I am using PySpark and have some troubles figuring out why merging two RDDs fails for me if the RDDs contain long strings.
In particular, I have two RDDs with the structure
rdd1 = ([key1, [string11, string12]], [key2, [string21, string22]], ...)
rdd2 = ([key1, [string13, string14, string15]], [key2, [string23, string24, string25]], ...)
where the strings can become quite long (i.e., they are worth a few MB). My final aim is to get a new "merged and flattened" RDD with the content
rdd3 = ([key1, string11, string12, string13, string14, string15], [key2, string21, string22, string23, string24, string25], ...)
For this purpose I use the Python command
rdd3 = sparkContext.union([rdd1, rdd2]).groupByKey() \
.mapValues(lambda x: list(x)).map(lambda x: [x[0]] + list(x[1][0]) + list(x[1][1]))

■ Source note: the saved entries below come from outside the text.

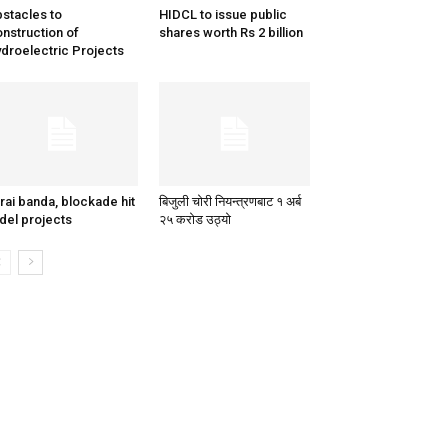
stacles to
HIDCL to issue public
nstruction of
shares worth Rs 2 billion
droelectric Projects
rai banda, blockade hit
बिजुली चोरी नियन्त्रणबाट १ अर्ब
del projects
२५ करोड उठ्यो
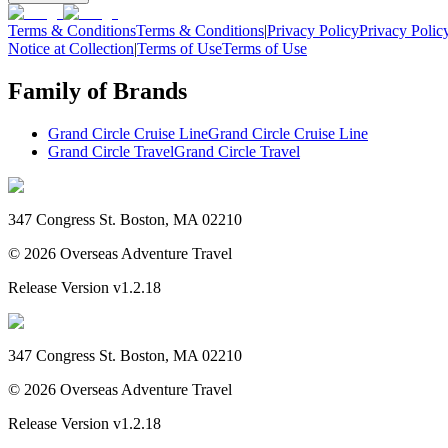
Terms & Conditions
Terms & Conditions
|
Privacy Policy
Privacy Polic
Notice at Collection
|
Terms of Use
Terms of Use
Family of Brands
Grand Circle Cruise Line
Grand Circle Cruise Line
Grand Circle Travel
Grand Circle Travel
347 Congress St. Boston, MA 02210
©
2026
Overseas Adventure Travel
Release Version
v1.2.18
347 Congress St. Boston, MA 02210
©
2026
Overseas Adventure Travel
Release Version
v1.2.18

It seems like a simple task and, indeed, this command works well if the strings are small. However, for very long strings the order of the resulting RDD is suddenly mixed up in a seemingly random way like
rdd3 = ([key1, string14, string15, string12, string13, string11], [key2, string21, string22, string24, string25, string23], ...)
While the union seems to preserve the order, the mixing must occur somewhere between the groupByKey and the map. I think the flattening does not seem to be the problem. But since groupByKey returns a ResultIterable, it is hard to figure out the details. To sum it up, I have no idea what's actually going on here. Can anybody give me a hint? I am currently running Spark on a local test client with a few workers, if that should matter.